一般道の上を走るため道路上に高さ4.5mの制限がかかっています。道路の上に板を渡したような富士見町駅の形状が何とも言えません。
大船~富士見町の動画
富士見町~湘南町屋
道路に沿って山を上がっていきます。きちんとカントをとっており、こんなカーブでもスピードを落とさず曲がります。
湘南町屋~湘南深沢
少し上がった後、急な下り坂に驚かされます。
湘南町屋~湘南深沢の動画
湘南深沢駅到着直前、運転席に入る車掌を通すためよけています。
湘南深沢~西鎌倉
湘南深沢駅を過ぎると同じような高さの建物の間を縫うようにして走ります。
鎌倉山の上りに入ってきました。
一旦道路から離れます。
トンネルに向かっていきます。相当スピードが出ていることがお分かりいただけると思います。
トンネルに入ります。
トンネルから出た直後。最高時速75㌔だそうですが、体感ではもっと出ているように感じます。
西鎌倉駅の手前だと思いますが、一旦右に曲がってその後大きく左にカーブします。
湘南深沢~西鎌倉の動画
この区間は最もスピードが出るので動画も揺れます。
西鎌倉~片瀬山
戸建ての住宅の間を縫ってほぼ同じ高さを走ります。
片瀬山~目白山下
片瀬山駅に停車中です。空を飛んでいるようだったこれまでとは一転して車体の底を擦ってしまいそうな高さとなり、はなはだしく違和感がありました。
前方に相模湾の風景が拡がっています。
大きくカーブし海が左手になりました。
目白山下駅の直前です。この辺りはひたすら下りです。
片瀬山~目白山下の動画
目白山下~湘南江の島
目白山下駅に停車中です。最後のトンネルが目の前です。
終点の湘南江の島駅はビルの5階です。
プラレールやルーフテラスもある湘南江の島駅
湘南江の島駅は大きく変わっていました。
以前はコンクリートむき出しの殺風景な光景の中を5階まで階段で上がった記憶がありますが、見違えるような空間になっていました。

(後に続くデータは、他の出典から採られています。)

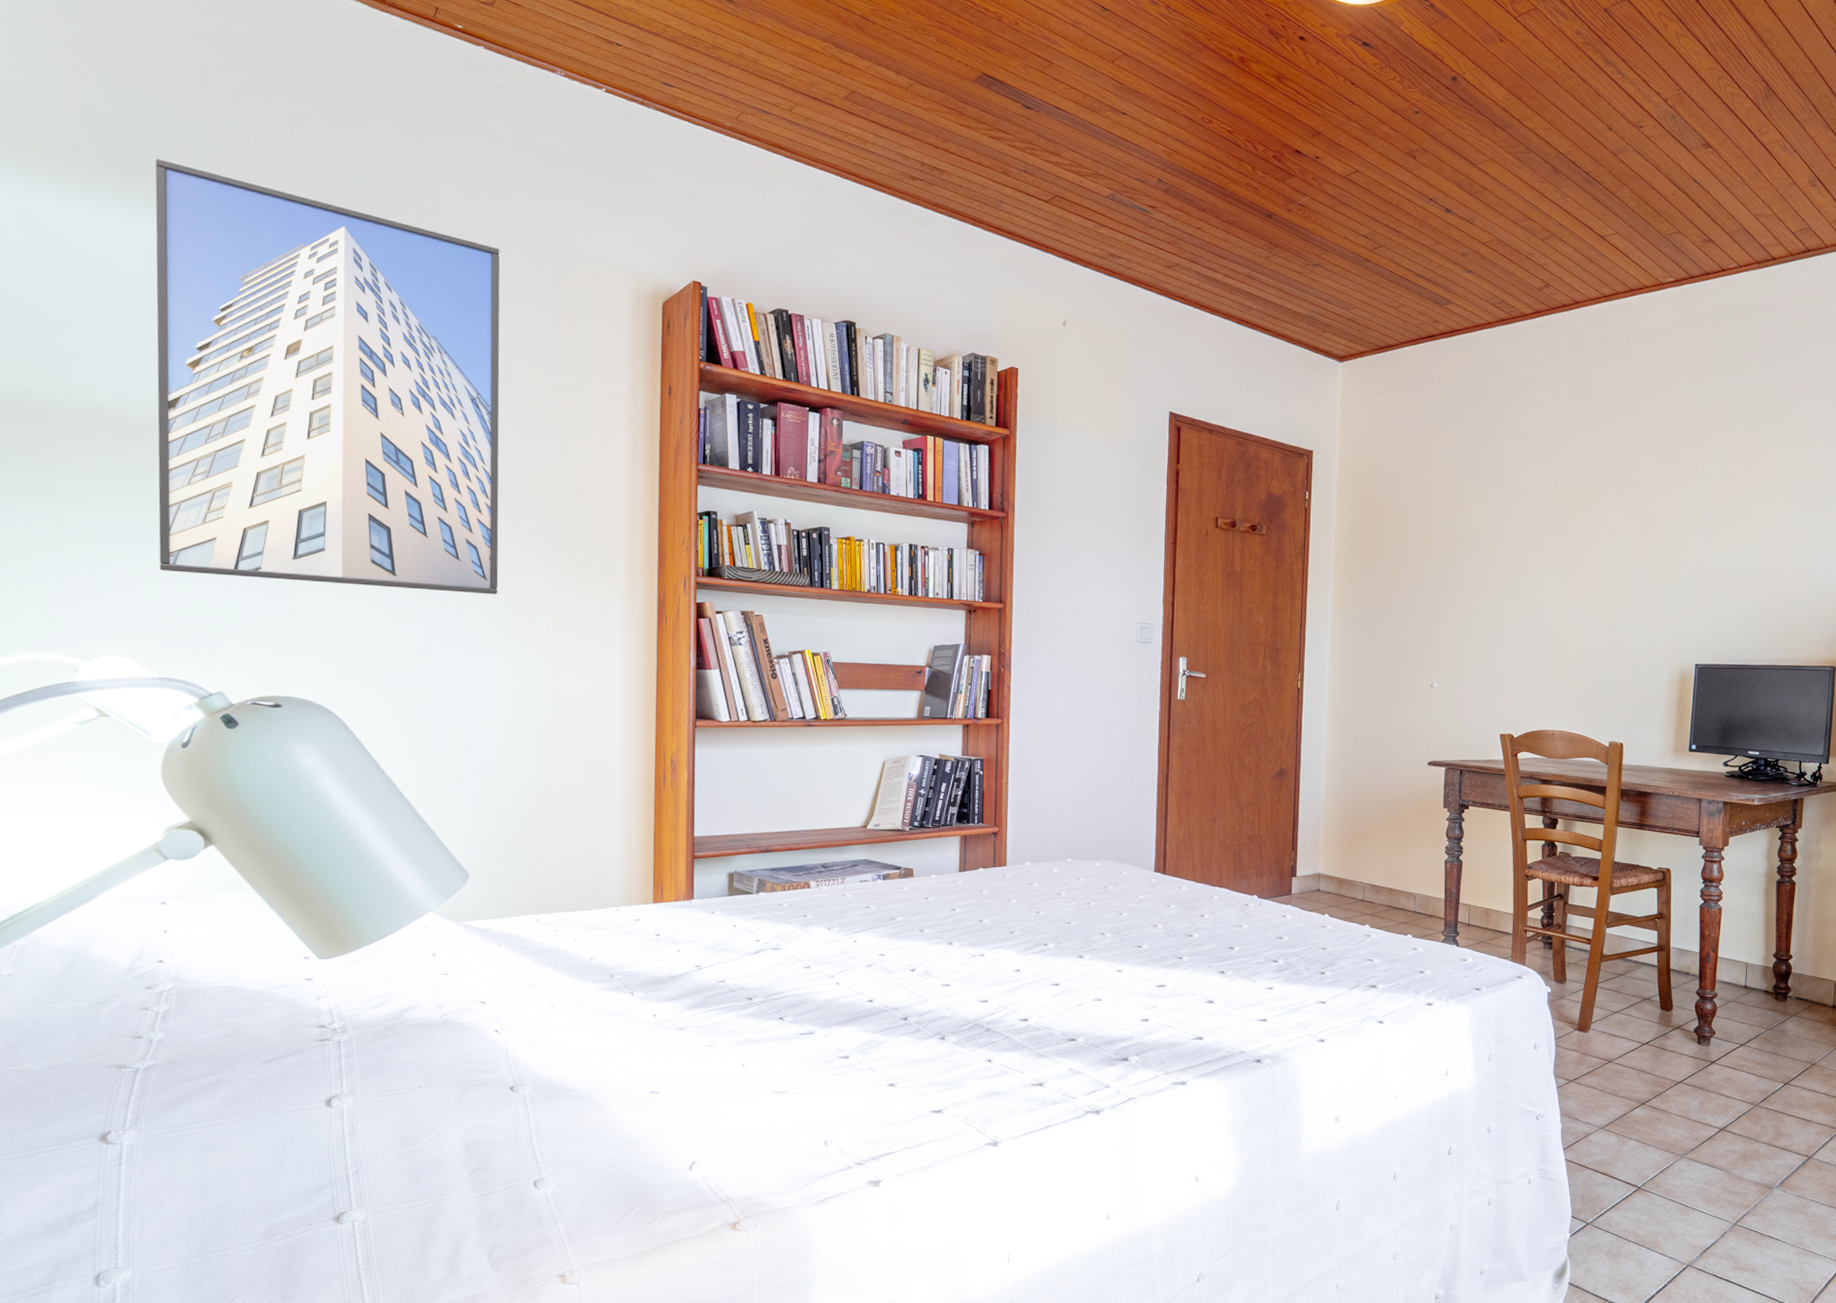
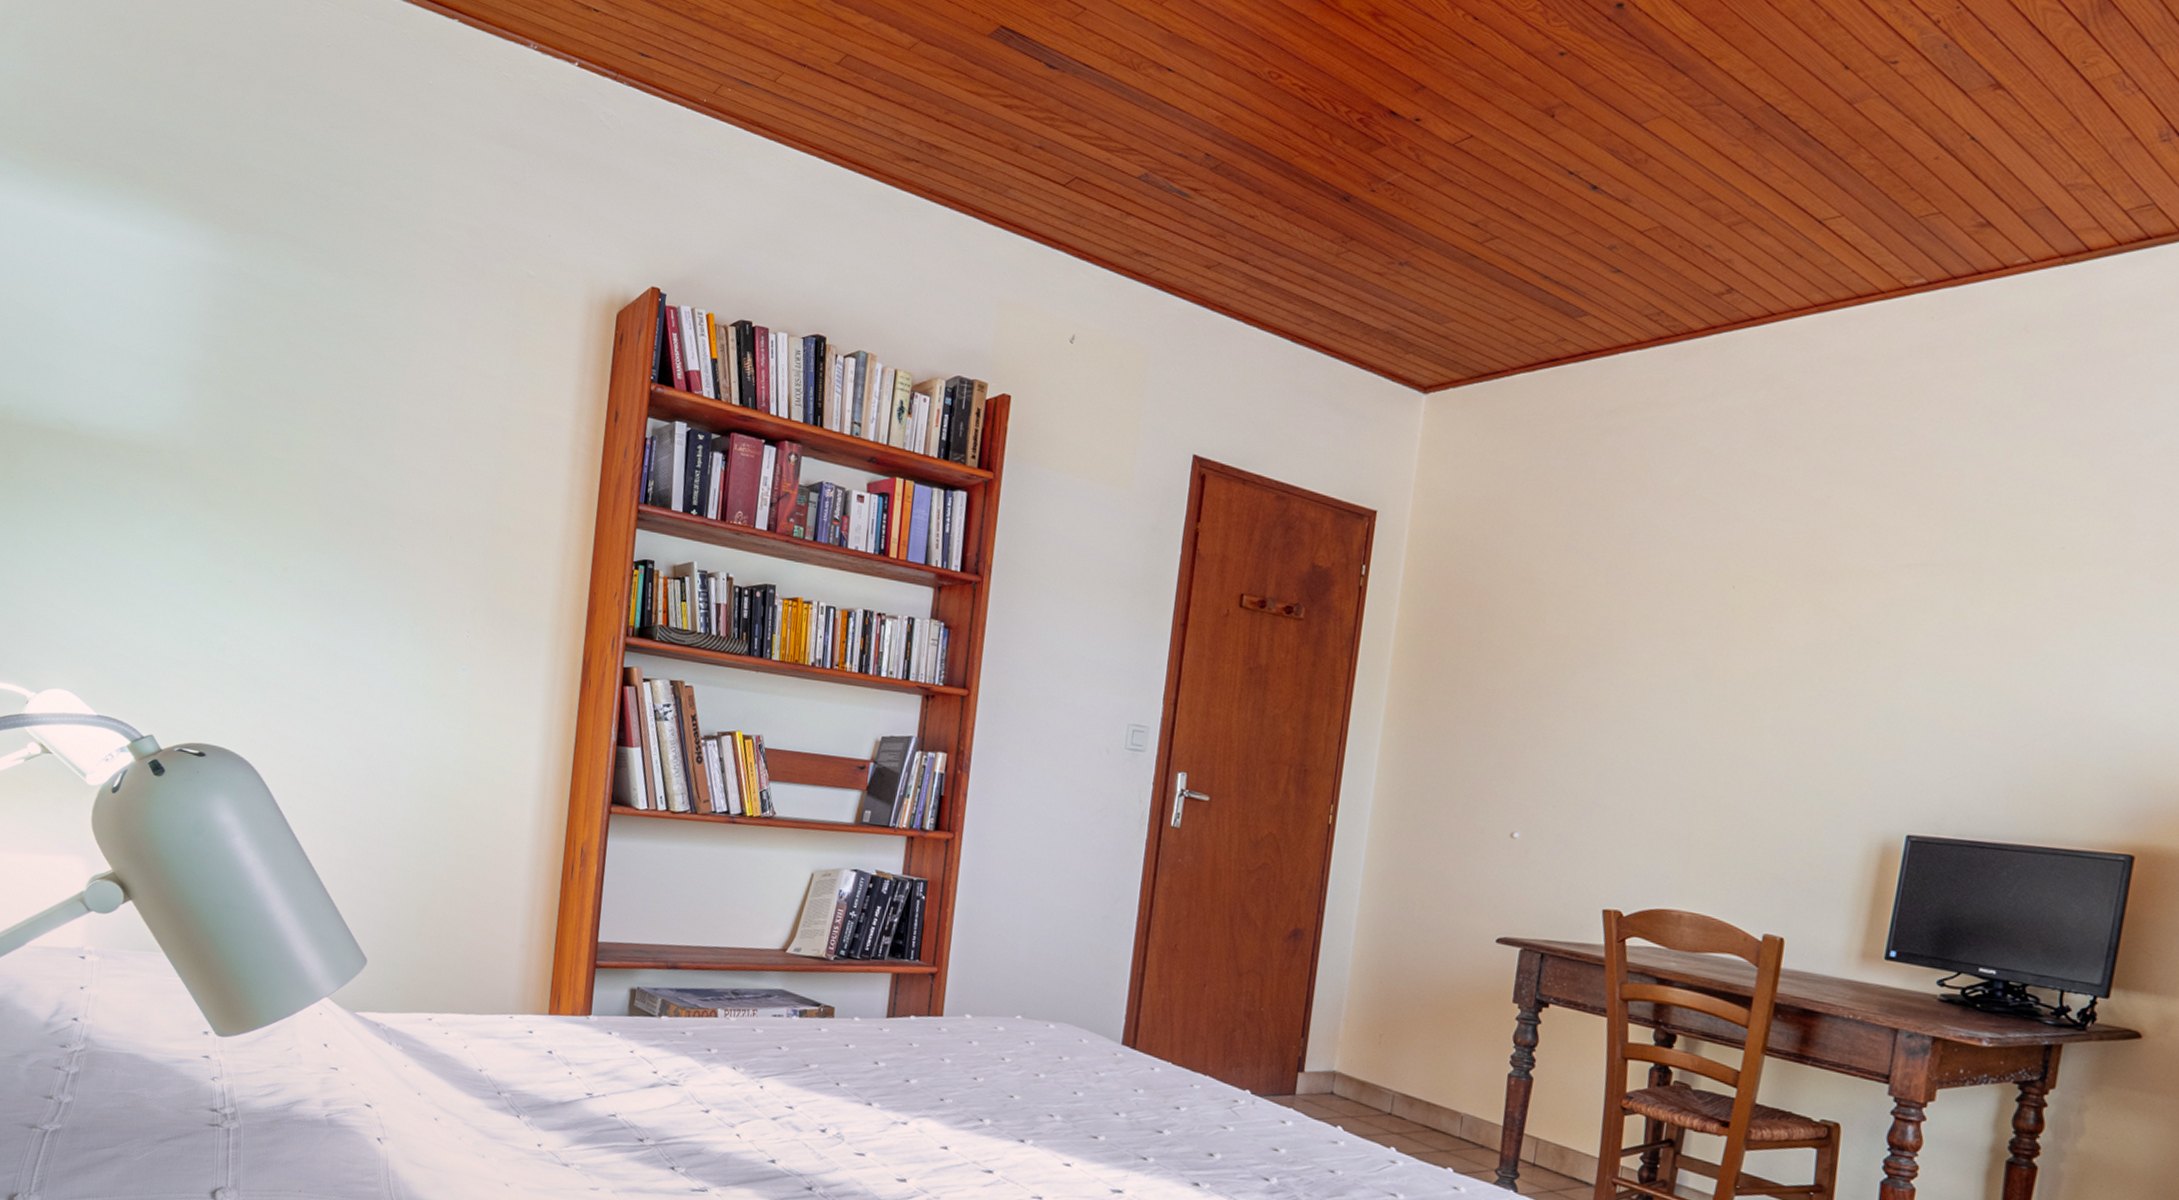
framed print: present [155,159,500,595] -> none [108,157,456,646]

湘南モノレールのプラレールが展示されていました。これは大変に珍しいのではないでしょうか。
改札階にはルーフテラスも設けられています。
天候にも恵まれ、富士山と相模湾の眺めも楽しめました。
「湘南のジェットコースター」のポテンシャルはこんなものではない
湘南モノレールはまことに地味な路線です。通勤・通学客が利用客の9割ということで完全に地元住民の日常の足として定着していますが、本来のポテンシャルはこんなものではないと思います。日本を代表する観光地である江の島への江ノ電と全く違ったタイプの導線としてもっと脚光を浴びる日が来ることを願ってやみません。のんびり走る江ノ電とジェットコースターの湘南モノレール、どちらも魅力的です。